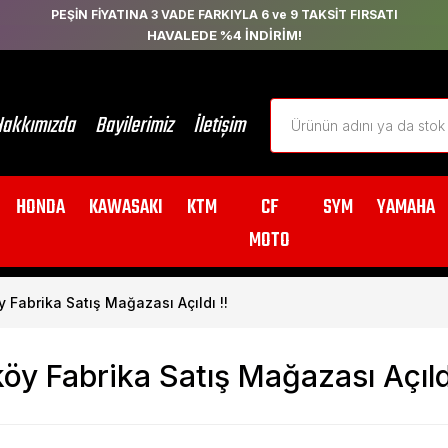
PEŞİN FİYATINA 3 VADE FARKIYLA 6 ve 9 TAKSİT FIRSATI
HAVALEDE %4 İNDİRİM!
akkımızda
Bayilerimiz
İletişim
HONDA
KAWASAKI
KTM
CF
SYM
YAMAHA
MOTO
Fabrika Satış Mağazası Açıldı !!
 Fabrika Satış Mağazası Açıldı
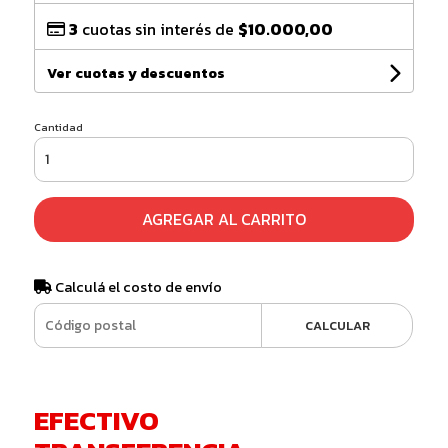
3
cuotas sin interés de
$10.000,00
Ver cuotas y descuentos
Cantidad
AGREGAR AL CARRITO
Calculá el costo de envío
CALCULAR
EFECTIVO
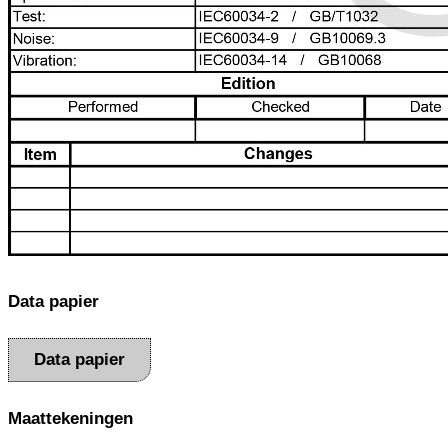
Data papier
Data papier
Maattekeningen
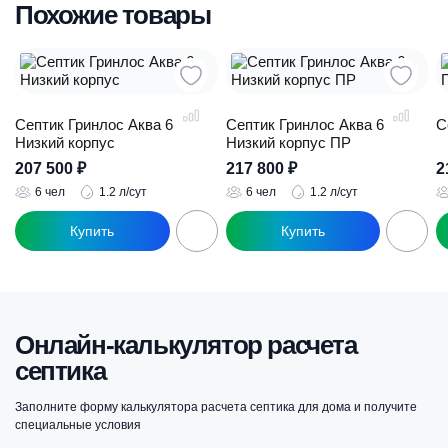
Похожие товары
Септик Гринлос Аква 6
Септик Гринлос Аква 6
С
Низкий корпус
Низкий корпус ПР
207 500
₽
217 800
₽
2
6 чел
1.2 л/сут
6 чел
1.2 л/сут
Онлайн-калькулятор расчета
септика
Заполните форму калькулятора расчета септика для дома и получите
специальные условия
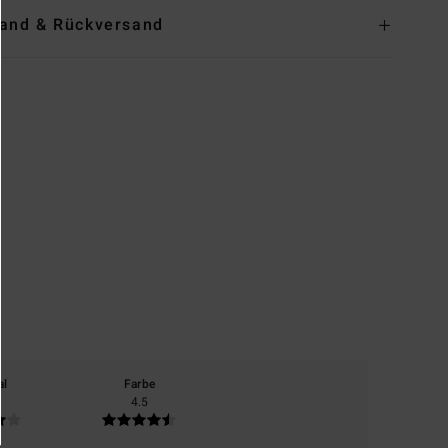
and & Rückversand
al
Farbe
4.5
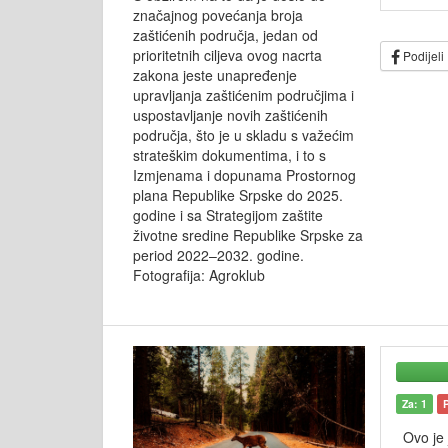
značajnog povećanja broja
zaštićenih područja, jedan od
prioritetnih ciljeva ovog nacrta
Podijeli
zakona jeste unapređenje
upravljanja zaštićenim područjima i
uspostavljanje novih zaštićenih
područja, što je u skladu s važećim
strateškim dokumentima, i to s
Izmjenama i dopunama Prostornog
plana Republike Srpske do 2025.
godine i sa Strategijom zaštite
životne sredine Republike Srpske za
period 2022–2032. godine.
Fotografija: Agroklub
Za: 1
Ovo je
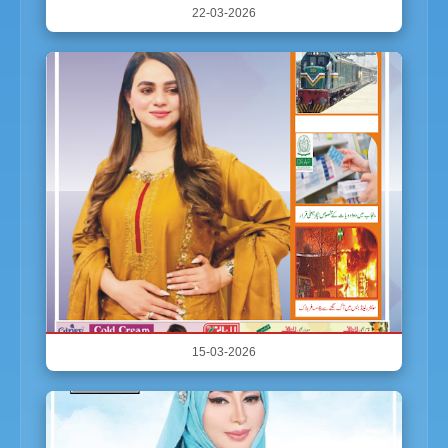
22-03-2026
15-03-2026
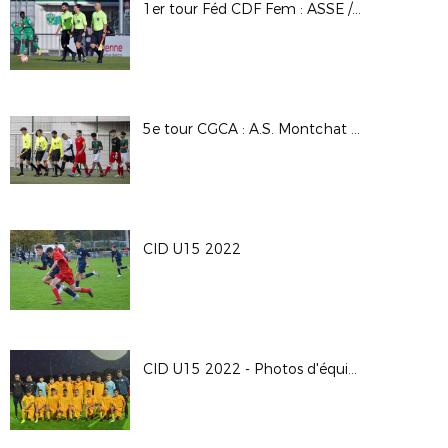
1er tour Féd CDF Fem : ASSE / FFYAA
5e tour CGCA : A.S. Montchat Lyon / O. Saint Etienne
CID U15 2022
CID U15 2022 - Photos d'équipes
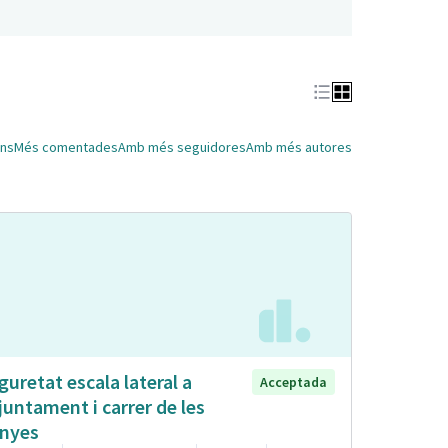
ns
Més comentades
Amb més seguidores
Amb més autores
guretat escala lateral a
Acceptada
Ajuntament i carrer de les
nyes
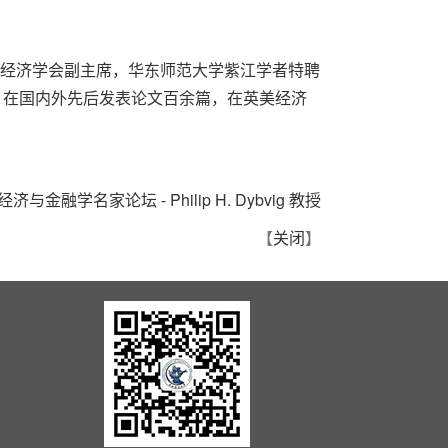
世界经济学会副主席，华东师范大学紫江学者特聘
，在国内外先后发表论文百余篇，在英美经济
经济与金融学名家论坛 - Philip H. Dybvig 教授
【
关闭
】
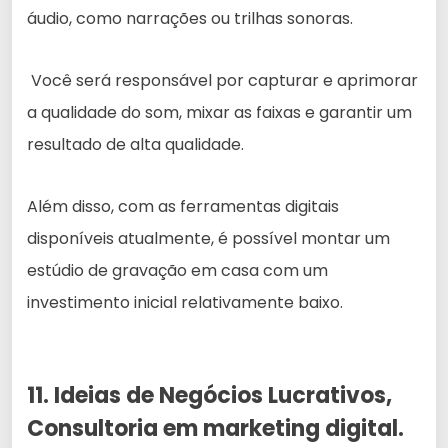
áudio, como narrações ou trilhas sonoras.
Você será responsável por capturar e aprimorar
a qualidade do som, mixar as faixas e garantir um
resultado de alta qualidade.
Além disso, com as ferramentas digitais
disponíveis atualmente, é possível montar um
estúdio de gravação em casa com um
investimento inicial relativamente baixo.
11. Ideias de Negócios Lucrativos,
Consultoria em marketing digital.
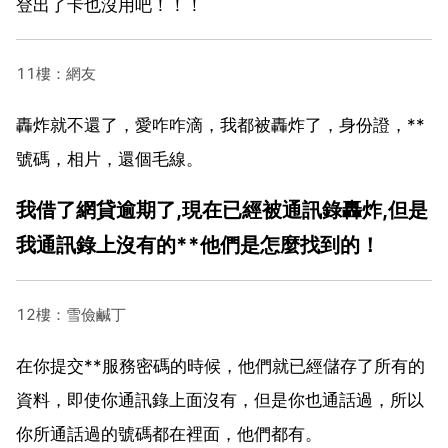
登出了卡也沒用吧！！！
11樓：網友
轟炸就不還了，愛咋咋滴，我都被轟炸了，身份證，**
號碼，相片，還個毛線。
我借了網貸逾期了,現在已經被通訊錄轟炸,但是
我通訊錄上沒有的**他們是怎麼找到的！
12樓：雪儉鹹丁
在你提交**服務密碼的時候，他們就已經儲存了所有的
資料，即使你通訊錄上面沒有，但是你也通話過，所以
你所通話過的號碼都在裡面，他們都有。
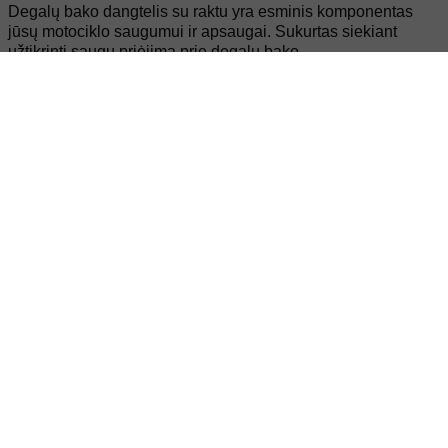
Degalų bako dangtelis su raktu yra esminis komponentas
jūsų motociklo saugumui ir apsaugai. Sukurtas siekiant
užtikrinti saugų priėjimą prie degalų bako.
Prieinama LOW versija
Priekinė ir galinė pakaba trumpesnė (-6 cm sėdynės aukštis)
versija, sukurta žemesnio ūgio žmonėms arba tiems, kurie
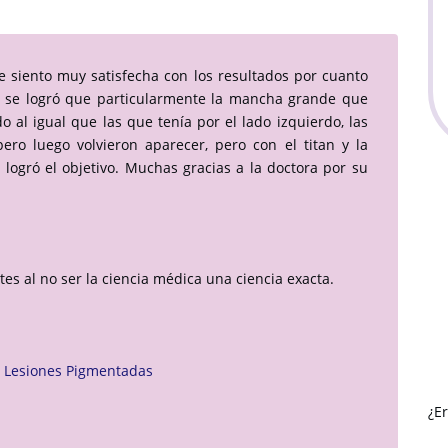
 siento muy satisfecha con los resultados por cuanto
e se logró que particularmente la mancha grande que
 al igual que las que tenía por el lado izquierdo, las
ero luego volvieron aparecer, pero con el titan y la
 logró el objetivo. Muchas gracias a la doctora por su
es al no ser la ciencia médica una ciencia exacta.
y Lesiones Pigmentadas
¿E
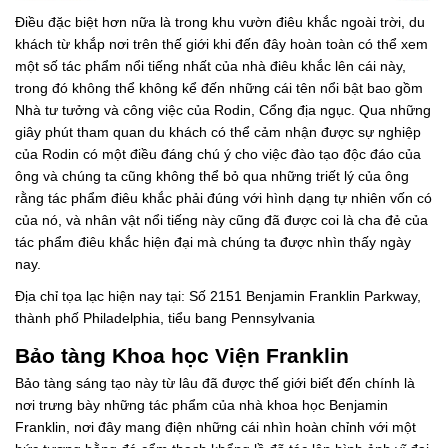
Điều đặc biệt hơn nữa là trong khu vườn điêu khắc ngoài trời, du
khách từ khắp nơi trên thế giới khi đến đây hoàn toàn có thể xem
một số tác phẩm nổi tiếng nhất của nhà điêu khắc lên cái này,
trong đó không thể không kể đến những cái tên nổi bật bao gồm
Nhà tư tưởng và công việc của Rodin, Cổng địa ngục. Qua những
giây phút tham quan du khách có thể cảm nhận được sự nghiệp
của Rodin có một điều đáng chú ý cho việc đào tạo độc đáo của
ông và chúng ta cũng không thể bỏ qua những triết lý của ông
rằng tác phẩm điêu khắc phải đúng với hình dạng tự nhiên vốn có
của nó, và nhân vật nổi tiếng này cũng đã được coi là cha đẻ của
tác phẩm điêu khắc hiện đại mà chúng ta được nhìn thấy ngày
nay.
Địa chỉ tọa lạc hiện nay tại: Số 2151 Benjamin Franklin Parkway,
thành phố Philadelphia, tiểu bang Pennsylvania
Bảo tàng Khoa học Viện Franklin
Bảo tàng sáng tạo này từ lâu đã được thế giới biết đến chính là
nơi trưng bày những tác phẩm của nhà khoa học Benjamin
Franklin, nơi đây mang điện những cái nhìn hoàn chỉnh với một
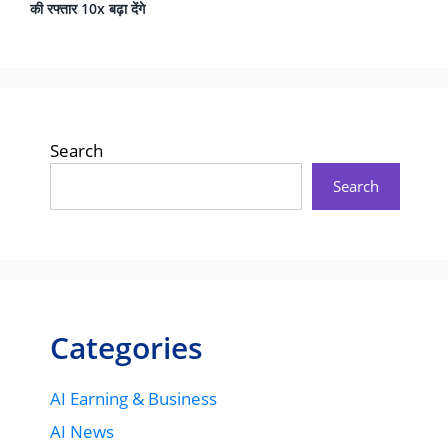
की रफ्तार 10x बढ़ा देंगे
Search
Search
Categories
AI Earning & Business
AI News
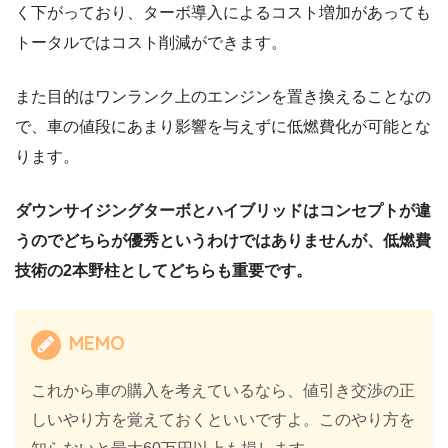
く下がっており、ターボ導入によるコスト増加があっても
トータルではコスト削減ができます。
また目的はワンランク上のエンジンを置き換えることなの
で、車の値段にあまり影響を与えずに低燃費化が可能とな
ります。
ダウンサイジングターボとハイブリッドはコンセプトが違
うのでどちらが優秀というわけではありませんが、低燃費
技術の2本野柱としてどちらも重要です。
MEMO
これから車の購入を考えているなら、値引き交渉の正
しいやり方を覚えておくといいですよ。このやり方を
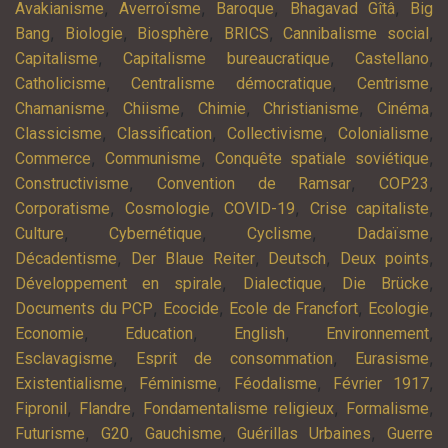
,
,
,
,
Avakianisme
Averroïsme
Baroque
Bhagavad Gîtâ
Big
,
,
,
,
,
Bang
Biologie
Biosphère
BRICS
Cannibalisme social
,
,
,
Capitalisme
Capitalisme bureaucratique
Castellano
,
,
,
Catholicisme
Centralisme démocratique
Centrisme
,
,
,
,
,
Chamanisme
Chiisme
Chimie
Christianisme
Cinéma
,
,
,
,
Classicisme
Classification
Collectivisme
Colonialisme
,
,
,
Commerce
Communisme
Conquête spatiale soviétique
,
,
,
Constructivisme
Convention de Ramsar
COP23
,
,
,
,
Corporatisme
Cosmologie
COVID-19
Crise capitaliste
,
,
,
,
Culture
Cybernétique
Cyclisme
Dadaïsme
,
,
,
,
Décadentisme
Der Blaue Reiter
Deutsch
Deux points
,
,
,
Développement en spirale
Dialectique
Die Brücke
,
,
,
,
Documents du PCP
Ecocide
Ecole de Francfort
Ecologie
,
,
,
,
Economie
Education
English
Environnement
,
,
,
Esclavagisme
Esprit de consommation
Eurasisme
,
,
,
,
Existentialisme
Féminisme
Féodalisme
Février 1917
,
,
,
,
Fipronil
Flandre
Fondamentalisme religieux
Formalisme
,
,
,
,
Futurisme
G20
Gauchisme
Guérillas Urbaines
Guerre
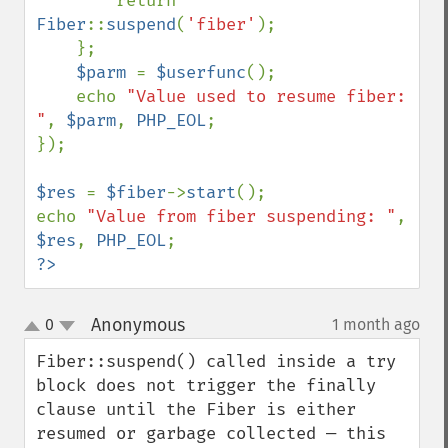
        return 
Fiber
::
suspend
(
'fiber'
);

    };

$parm 
= 
$userfunc
(); 

    echo 
"Value used to resume fiber: 
"
, 
$parm
, 
PHP_EOL
;

});

$res 
= 
$fiber
->
start
();

echo 
"Value from fiber suspending: "
, 
$res
, 
PHP_EOL
?>
Anonymous
0
1 month ago
¶
up
down
Fiber::suspend() called inside a try 
block does not trigger the finally 
clause until the Fiber is either 
resumed or garbage collected — this 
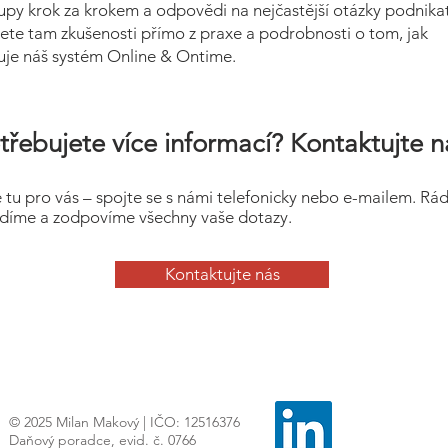
upy krok za krokem a odpovědi na nejčastější otázky podnikat
ete tam zkušenosti přímo z praxe a podrobnosti o tom, jak
uje náš systém Online & Ontime.
třebujete více informací? Kontaktujte n
 tu pro vás – spojte se s námi telefonicky nebo e-mailem. Rá
díme a zodpovíme všechny vaše dotazy.
Kontaktujte nás
© 2025 Milan Makový | IČO: 12516376
Daňový poradce, evid. č. 0766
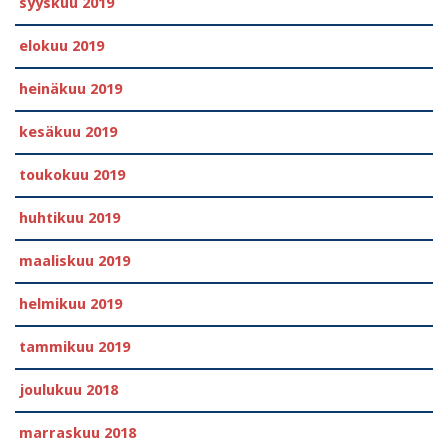
syyskuu 2019
elokuu 2019
heinäkuu 2019
kesäkuu 2019
toukokuu 2019
huhtikuu 2019
maaliskuu 2019
helmikuu 2019
tammikuu 2019
joulukuu 2018
marraskuu 2018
--------------------
Locate the word "việc" in the data above. Copy every line carrying it.

Nhà tư tưởng và công việc của Rodin, Cổng địa ngục. Qua những
của Rodin có một điều đáng chú ý cho việc đào tạo độc đáo của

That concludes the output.